En Extremadura, sin embargo, sucede todo lo contrario. Hace una semana, EL PERIODICO refería en un reportaje los destinos vacacionales de nuestros políticos y era para echarse a llorar. El que más lejos viajaba se iba a Zahara de los Atunes y el resto se movía entre Ibahernando, Garrovillas, Brozas, Olivenza, Chiclana, Castuera, Chipiona y Sanlúcar de Barrameda.

Pero lo peor de todo es que confesaban sus destinos con orgullo, como diciendo: "Fijaos qué honrados somos que no nos vamos a más de 300 kilómetros de casa". Y a mí, la verdad, más que honrados me parecen cortos de miras.

Ningún ciudadano en su sano juicio va a criticar que un concejal se vaya a ciudades tan ejemplares como Gerona o Bergen porque, aunque no haya leído a Josep Pla, sabe que hay que viajar para curarse de la deformación de la proximidad, para aprender a conservar, a perfeccionar, a tolerar.

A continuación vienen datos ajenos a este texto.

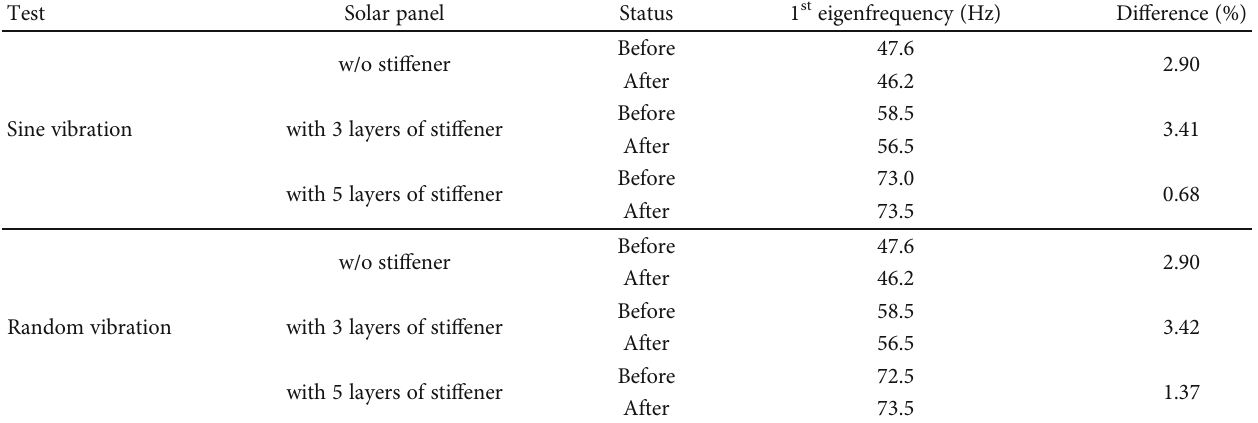
Table 4: LLSS test results of solar panels before and after full level vibration test.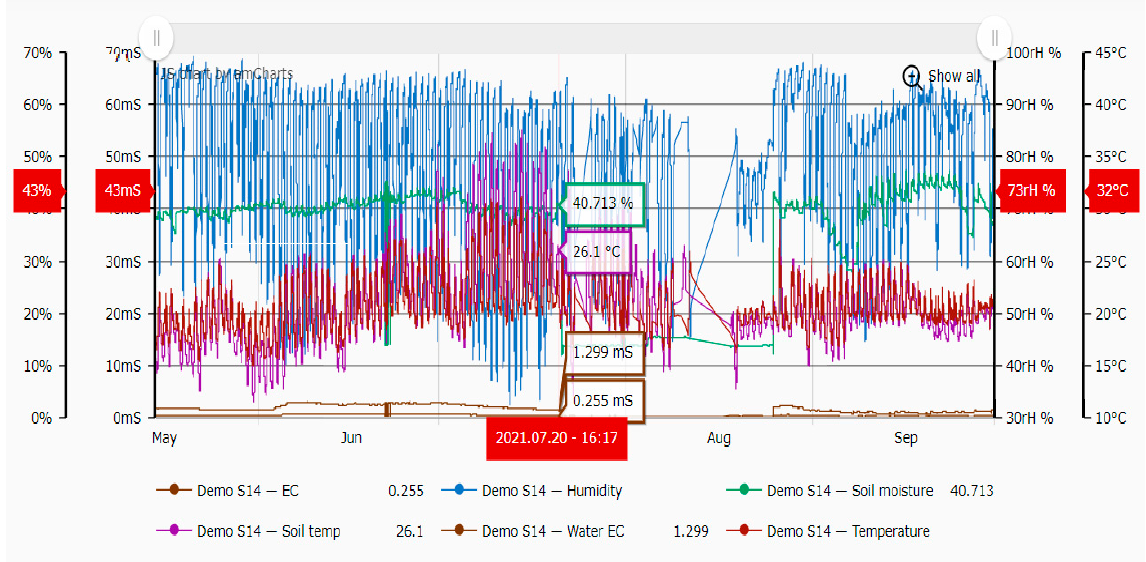
Figure 1. Microclimatological measurements for temperature, humidity, and water electroconductivity throughout the vegetation period.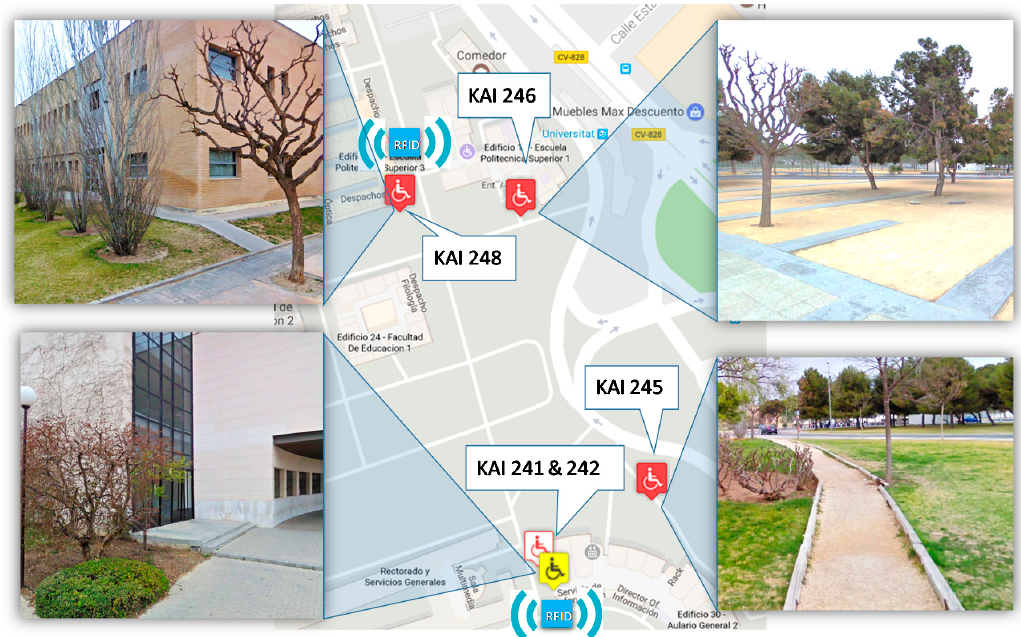
Figure 16. Outdoor scenario and RFID-based acquisition components deployed. Table 4. Different KAIs obtained in the validation process along some common paths. Test 2. Common Path among Some Buildings of the Campus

Como decía el gran polígrafo catalán, viajar es al ser humano lo mismo que cambiar de postura al enfermo. Pero no creo que ir siempre a Chipiona sea cambiar de postura. Ya sé que luego, durante el invierno, los concejales acuden a congresos y reuniones en otras ciudades, pero los llevan y los traen, están mediatizados por el protocolo y no tienen tiempo para ver con ojo clínico.

Las playas andaluzas y los pueblos extremeños son unos maravillosos paraísos veraniegos, pero los políticos, sobre todo los munícipes, deberían aprovechar las vacaciones para conocer las novedades de Valencia, la modernización de Oporto o cómo ha llevado adelante Bofill en Montpellier el proyecto que no le dejaron hacer en Los Fratres de Cáceres.

Pero no, en Extremadura y en la ciudad feliz lo políticamente correcto es marcharse a Chipiona, volver a atiborrarse de mojama y pescaíto, ligar bronce en la playa, comprarse un gorrito en algún mercadillo y regresar a casa con 300 fotos en el diskette, pero no de ideas nuevas para la ciudad feliz , sino jugando al dominó con el suegro, comiendo gambas en El Romerijo, tumbado en la hamaca del apartamento... Lo que se dice un veraneo honrado del que se vuelve con muchos kilos y pocas ideas.